Year End Tax Planning

Is there anything more boring in November than thinking another year is almost over? Christmas is around the corner and you have to stop and think about whether you have taken advantage of any tax strategies before the end of the year.

Well unfortunately we need to save taxes where ever we can and so now is the time to do it.

1. Charitable giving: Since we know that people are more generous around the holidays, you may want to bump up any donations to your favourite charities. Not only will it help someone else, Canada Revenue Agency will give you some of those dollars back. Remember at tax preparation time to combine all receipts on one tax return for the bigger tax credit.

2. RRIF Conversion: If you turned 71 this year or will before the end of the year, you will need to convert your RRSPs to a RRIF by December 31st. Failure to do so will cause your RRSP to be fully taxed upon filling your tax return. Way too much tax money to give to the tax man all at once.

3. Triggering Capital Gains: If you are planning on selling some stocks or mutual funds with a large capital gain, you may want to put off until the New Year or sell half now and half in the New Year to spread the capital gains over two tax years.

4. Loss Selling: If you have already crystallized capital gains this year, you may want to consider any investments with losses and sell them out before December 31st . The losses can offset gains and could save you lots of tax dollars.
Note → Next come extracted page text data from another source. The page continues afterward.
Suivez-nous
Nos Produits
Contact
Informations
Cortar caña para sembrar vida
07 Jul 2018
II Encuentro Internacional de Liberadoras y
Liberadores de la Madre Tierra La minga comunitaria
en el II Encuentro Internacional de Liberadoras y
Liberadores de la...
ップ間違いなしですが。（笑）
5. Buying non-registered investments: If you are planning to purchase any nonregistered investments that pay dividends or have year-end distributions, as in the case of mutual funds, you may want to hold off until after the dividend date or purchase in the New Year. This way you will save the income that would have to beadded as taxable income. Purchasing ex dividend/distribution also means you buy at a lower price.

6. Flow-Through Investments: If you need big tax savings, you may want to consider a Flow through investment. This you will want to discuss with your investment advisor and/or accountant to make sure this type of investment is suitable to your situation. You can be rewarded with big tax savings but you must understand the risks.

7. TFSA: Although there is no time limit on topping up your Tax Free Savings Account or immediate tax savings on your contributions, you may want to make sure you do not have cash and/or investments causing you a tax problem while you have room to shelter money in your TFSA.

8. RESP: Registered Education Plans should be topped up before the end of December to get the full 20% government grant. Otherwise there may be a possibility of never maximizing the government’s offer of free money.

Now this certainly wouldn’t be an exhaustive list but between your accountant and investment advisor I am sure that most tax savings should be covered and discussed for your personal situation.